┌──

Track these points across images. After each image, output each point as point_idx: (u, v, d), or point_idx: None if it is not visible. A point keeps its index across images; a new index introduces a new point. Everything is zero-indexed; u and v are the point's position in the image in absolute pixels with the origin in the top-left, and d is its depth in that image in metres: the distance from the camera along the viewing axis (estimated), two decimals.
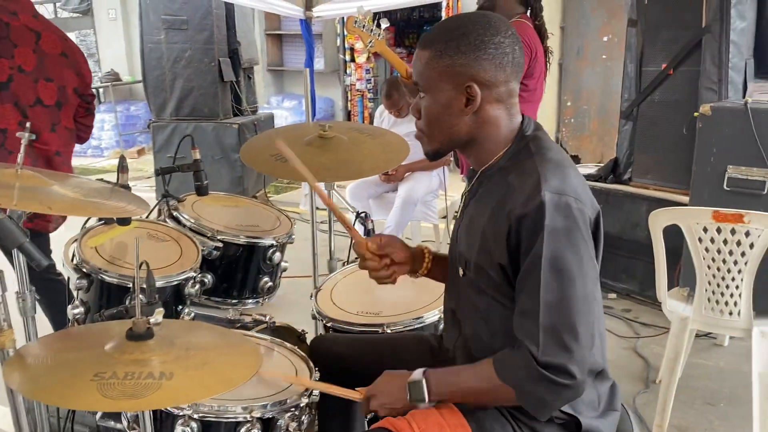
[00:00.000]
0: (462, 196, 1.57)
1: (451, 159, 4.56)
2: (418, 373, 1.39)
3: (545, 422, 1.34)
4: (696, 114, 2.58)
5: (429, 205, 4.54)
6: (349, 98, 8.09)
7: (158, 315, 1.21)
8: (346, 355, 1.79)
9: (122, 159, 1.85)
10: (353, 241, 1.62)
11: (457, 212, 1.68)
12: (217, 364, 1.19)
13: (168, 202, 2.13)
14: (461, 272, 1.46)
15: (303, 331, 2.16)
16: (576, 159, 7.30)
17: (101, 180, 1.78)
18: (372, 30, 2.86)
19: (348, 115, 8.16)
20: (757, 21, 3.75)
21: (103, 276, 1.77)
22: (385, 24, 2.91)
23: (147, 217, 2.09)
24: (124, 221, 1.79)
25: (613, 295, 3.95)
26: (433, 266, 1.67)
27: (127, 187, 1.78)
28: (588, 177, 4.13)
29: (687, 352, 2.99)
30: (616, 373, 3.03)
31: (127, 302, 1.68)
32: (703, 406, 2.79)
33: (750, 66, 3.57)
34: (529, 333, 1.25)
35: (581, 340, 1.24)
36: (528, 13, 3.13)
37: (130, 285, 1.62)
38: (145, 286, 1.53)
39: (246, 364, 1.21)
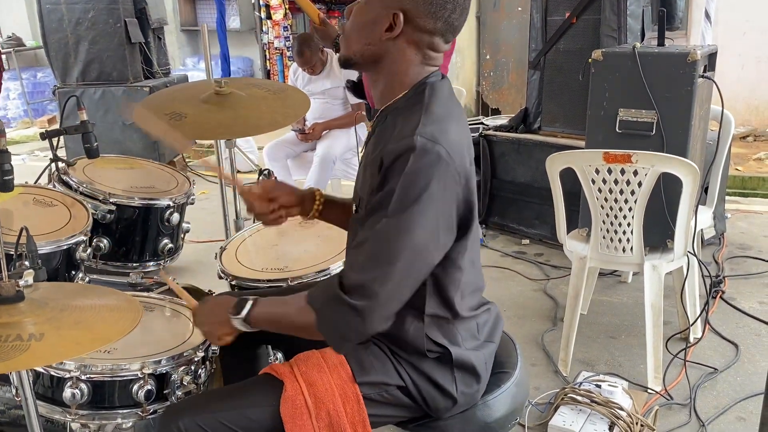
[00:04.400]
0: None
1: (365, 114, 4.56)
2: (250, 298, 1.41)
3: (422, 357, 1.39)
4: (589, 60, 2.65)
5: (349, 162, 4.53)
6: (268, 57, 7.91)
7: (28, 277, 1.19)
8: None
9: None
10: (238, 189, 1.63)
11: None
12: (93, 322, 1.18)
13: (57, 167, 2.06)
14: (354, 209, 1.49)
15: (210, 291, 2.16)
16: (496, 112, 7.45)
17: None
18: None
19: (267, 75, 7.99)
20: None
21: None
22: None
23: (35, 182, 2.01)
24: (6, 187, 1.72)
25: (526, 241, 4.09)
26: (326, 209, 1.69)
27: (6, 153, 1.70)
28: (500, 128, 4.22)
29: (591, 290, 3.15)
30: (527, 313, 3.21)
31: (10, 269, 1.62)
32: (606, 340, 2.95)
33: (647, 13, 3.69)
34: (350, 259, 1.28)
35: (395, 277, 1.24)
36: None
37: (12, 252, 1.57)
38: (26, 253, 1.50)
39: (124, 319, 1.20)
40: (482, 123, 4.55)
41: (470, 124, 4.60)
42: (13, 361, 1.02)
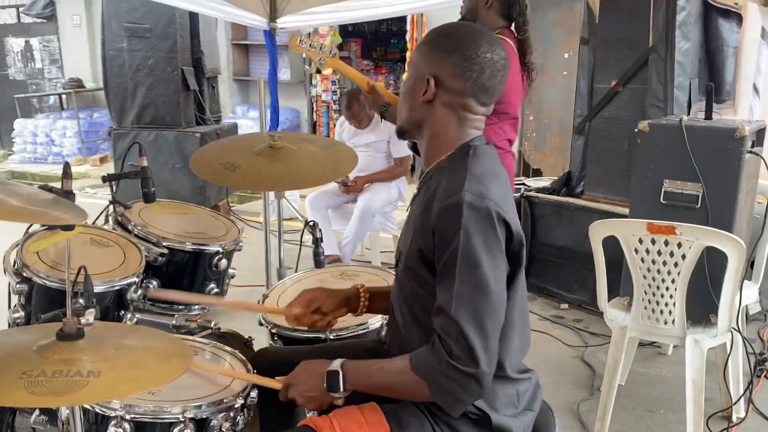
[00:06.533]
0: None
1: (410, 170, 4.64)
2: (336, 363, 1.45)
3: (460, 418, 1.39)
4: (636, 130, 2.68)
5: (388, 216, 4.59)
6: (315, 109, 8.15)
7: (89, 316, 1.24)
8: (289, 365, 1.84)
9: (66, 165, 1.86)
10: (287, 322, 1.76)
11: None
12: (146, 362, 1.22)
13: (115, 209, 2.15)
14: (395, 263, 1.57)
15: (250, 338, 2.19)
16: (538, 172, 7.48)
17: (45, 187, 1.78)
18: (321, 47, 2.78)
19: (314, 126, 8.21)
20: (705, 43, 3.92)
21: (44, 281, 1.78)
22: (337, 41, 2.83)
23: (93, 222, 2.10)
24: (68, 227, 1.80)
25: (564, 306, 4.05)
26: (372, 303, 1.77)
27: (71, 194, 1.80)
28: (541, 190, 4.24)
29: (630, 360, 3.09)
30: (563, 380, 3.16)
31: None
32: (644, 413, 2.88)
33: (694, 85, 3.72)
34: (442, 327, 1.33)
35: (489, 334, 1.32)
36: (512, 27, 3.00)
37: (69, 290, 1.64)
38: (82, 291, 1.56)
39: (175, 362, 1.24)
40: (524, 184, 4.57)
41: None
42: (75, 395, 1.07)
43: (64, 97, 9.39)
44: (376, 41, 8.93)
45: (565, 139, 7.33)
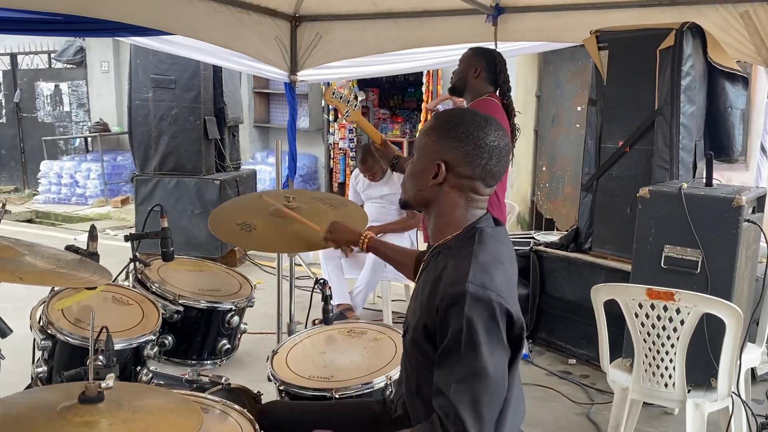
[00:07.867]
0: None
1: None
2: None
3: None
4: (637, 195, 2.76)
5: None
6: (332, 156, 8.34)
7: (109, 380, 1.34)
8: (295, 421, 1.92)
9: (92, 228, 1.99)
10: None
11: None
12: (160, 426, 1.31)
13: (135, 266, 2.27)
14: (402, 332, 1.68)
15: (258, 392, 2.27)
16: (550, 222, 7.55)
17: (71, 248, 1.91)
18: (349, 101, 3.04)
19: (330, 173, 8.40)
20: (712, 106, 4.01)
21: (67, 338, 1.89)
22: (361, 96, 3.16)
23: (115, 280, 2.22)
24: (92, 286, 1.91)
25: (572, 361, 4.08)
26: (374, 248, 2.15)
27: (96, 255, 1.92)
28: (550, 245, 4.31)
29: (635, 421, 3.10)
30: None
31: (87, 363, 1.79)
32: None
33: (699, 147, 3.80)
34: (441, 407, 1.41)
35: (484, 417, 1.40)
36: (497, 93, 3.29)
37: (89, 347, 1.74)
38: (104, 349, 1.67)
39: (187, 426, 1.33)
40: (533, 238, 4.65)
41: (521, 239, 4.71)
42: None
43: (89, 139, 9.69)
44: (393, 90, 9.16)
45: (578, 190, 7.39)
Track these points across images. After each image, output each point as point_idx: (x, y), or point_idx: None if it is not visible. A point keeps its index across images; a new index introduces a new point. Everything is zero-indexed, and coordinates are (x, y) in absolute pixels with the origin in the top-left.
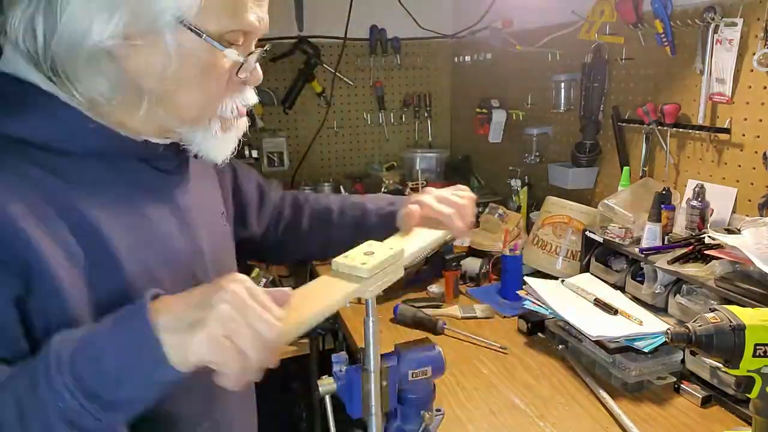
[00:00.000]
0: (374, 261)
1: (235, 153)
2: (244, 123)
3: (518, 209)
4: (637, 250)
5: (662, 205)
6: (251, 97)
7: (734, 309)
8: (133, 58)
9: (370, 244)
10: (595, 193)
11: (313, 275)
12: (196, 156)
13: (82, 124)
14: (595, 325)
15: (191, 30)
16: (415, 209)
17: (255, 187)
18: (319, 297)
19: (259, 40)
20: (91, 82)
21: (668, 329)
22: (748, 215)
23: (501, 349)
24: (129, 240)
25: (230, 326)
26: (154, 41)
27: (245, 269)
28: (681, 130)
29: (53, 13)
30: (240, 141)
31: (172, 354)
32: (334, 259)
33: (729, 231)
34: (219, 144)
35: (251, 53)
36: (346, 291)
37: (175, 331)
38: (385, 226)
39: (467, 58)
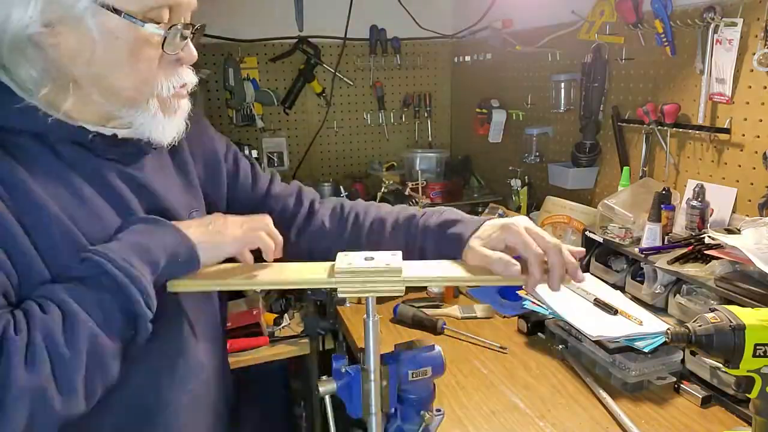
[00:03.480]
0: (350, 267)
1: (181, 135)
2: (186, 104)
3: (518, 209)
4: (637, 250)
5: (662, 205)
6: (189, 77)
7: (734, 309)
8: (59, 45)
9: (383, 253)
10: (595, 193)
11: None
12: (147, 142)
13: (7, 104)
14: (595, 325)
15: (110, 10)
16: (492, 256)
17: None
18: (289, 273)
19: (260, 39)
20: (19, 71)
21: (668, 329)
22: (748, 215)
23: (501, 349)
24: (59, 210)
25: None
26: (76, 26)
27: None
28: (681, 130)
29: None
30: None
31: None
32: (340, 252)
33: (729, 231)
34: (162, 125)
35: (172, 26)
36: (309, 279)
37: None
38: (445, 250)
39: (467, 58)
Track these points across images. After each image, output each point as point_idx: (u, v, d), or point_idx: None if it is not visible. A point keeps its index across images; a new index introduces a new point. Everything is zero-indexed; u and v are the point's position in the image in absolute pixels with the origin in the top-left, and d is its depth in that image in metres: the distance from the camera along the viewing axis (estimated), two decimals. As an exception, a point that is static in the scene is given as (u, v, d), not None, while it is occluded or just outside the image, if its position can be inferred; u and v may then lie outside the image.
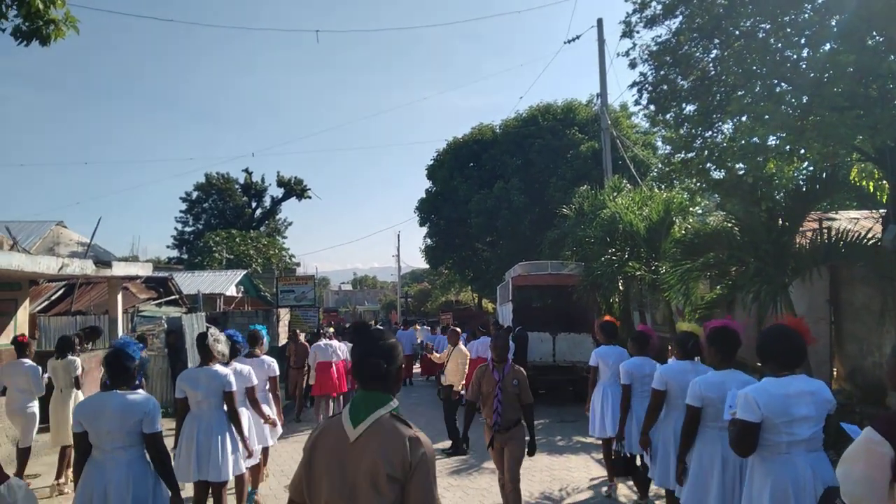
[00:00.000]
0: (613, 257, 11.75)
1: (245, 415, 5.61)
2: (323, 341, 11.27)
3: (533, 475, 7.50)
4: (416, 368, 19.48)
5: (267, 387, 6.65)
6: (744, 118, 8.31)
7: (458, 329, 10.63)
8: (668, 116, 9.13)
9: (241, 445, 5.24)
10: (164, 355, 10.81)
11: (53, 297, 12.76)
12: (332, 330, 12.71)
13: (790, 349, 3.35)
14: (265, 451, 6.81)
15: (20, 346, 7.07)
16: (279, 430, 6.86)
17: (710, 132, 9.00)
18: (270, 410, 6.46)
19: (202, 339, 5.24)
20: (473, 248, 27.64)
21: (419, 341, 19.07)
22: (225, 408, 5.14)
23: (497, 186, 23.49)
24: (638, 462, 6.09)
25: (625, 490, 6.70)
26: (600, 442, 7.02)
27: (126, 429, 3.71)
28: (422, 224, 29.36)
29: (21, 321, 10.20)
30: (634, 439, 5.75)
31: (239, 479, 5.56)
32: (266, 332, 7.04)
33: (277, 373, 6.81)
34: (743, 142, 7.73)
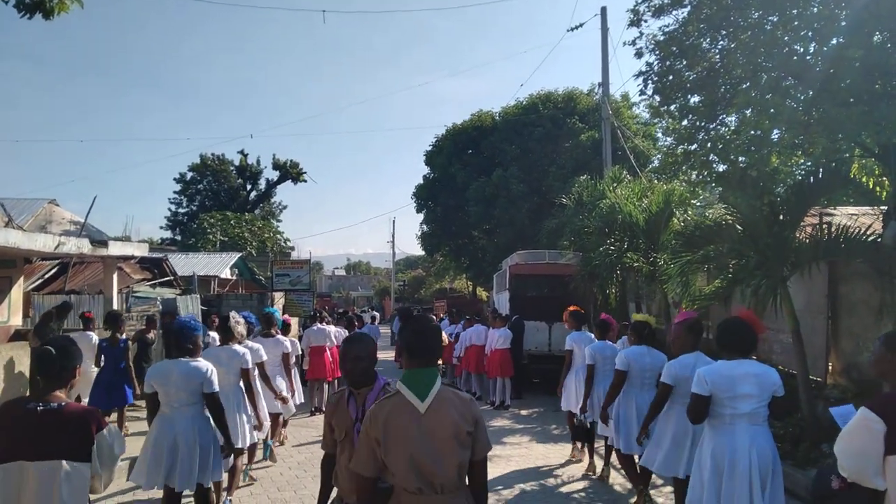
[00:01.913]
0: (612, 248, 11.73)
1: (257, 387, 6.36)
2: (316, 326, 11.23)
3: (529, 463, 7.52)
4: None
5: (280, 362, 7.58)
6: (749, 111, 8.28)
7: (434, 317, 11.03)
8: (672, 107, 9.09)
9: (254, 418, 6.00)
10: (159, 336, 10.73)
11: (47, 276, 12.67)
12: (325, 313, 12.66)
13: (743, 338, 3.98)
14: (279, 417, 7.73)
15: (86, 320, 8.49)
16: (292, 406, 7.89)
17: (714, 124, 8.97)
18: (284, 384, 7.49)
19: (225, 321, 5.97)
20: (470, 236, 27.57)
21: None
22: (241, 383, 5.83)
23: (496, 174, 23.39)
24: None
25: (618, 478, 6.73)
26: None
27: (190, 389, 4.56)
28: (419, 210, 29.25)
29: (15, 299, 10.12)
30: (598, 412, 6.37)
31: (251, 448, 6.44)
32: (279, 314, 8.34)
33: (289, 350, 7.83)
34: (749, 135, 7.69)
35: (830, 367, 8.43)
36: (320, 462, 3.32)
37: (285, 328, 9.25)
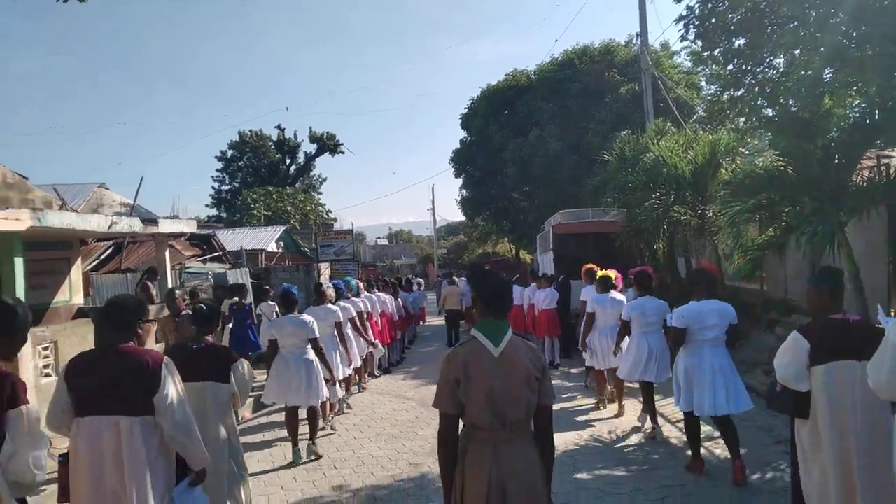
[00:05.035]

└──

» **Problem details**: Find the lines in the records that contain the word "points", then copy every one of them.

» **Task result**:
Track these points across images. After each image, output each point as point_idx: (u, v, d), or point_idx: None if it is not visible. A point keeps its index across images; a new index introduces a new point. Everything is zero-indexed; u and v are the point's position in the image in absolute pixels with the origin in the top-left, and d is its depth in that image in metres: the distance from the camera along the viewing axis (estimated), two decimals.
Track these points across images. After each image, output each point as point_idx: (x, y), or point_idx: None if it is not visible. A point keeps its index across images; a new index introduces a new point. Everything is zero-indexed, and coordinates are (x, y) in absolute pixels with the origin in the top-left.
Track these points across images. After each image, output each point as point_idx: (u, v, d), or point_idx: None if it is not visible. A point keeps its index across images; a new index introduces a new point. Everything is zero-indexed; u and v are the point's position in the image in absolute pixels with the origin in the top-left, and d is its depth in that image in metres: the distance from the camera along the viewing axis (estimated), two decimals. As an exception, a point that is static in the scene is given as (u, v, d), not None, while it is occluded or just outside the image, if its position can be inferred; u and v may then lie outside the image.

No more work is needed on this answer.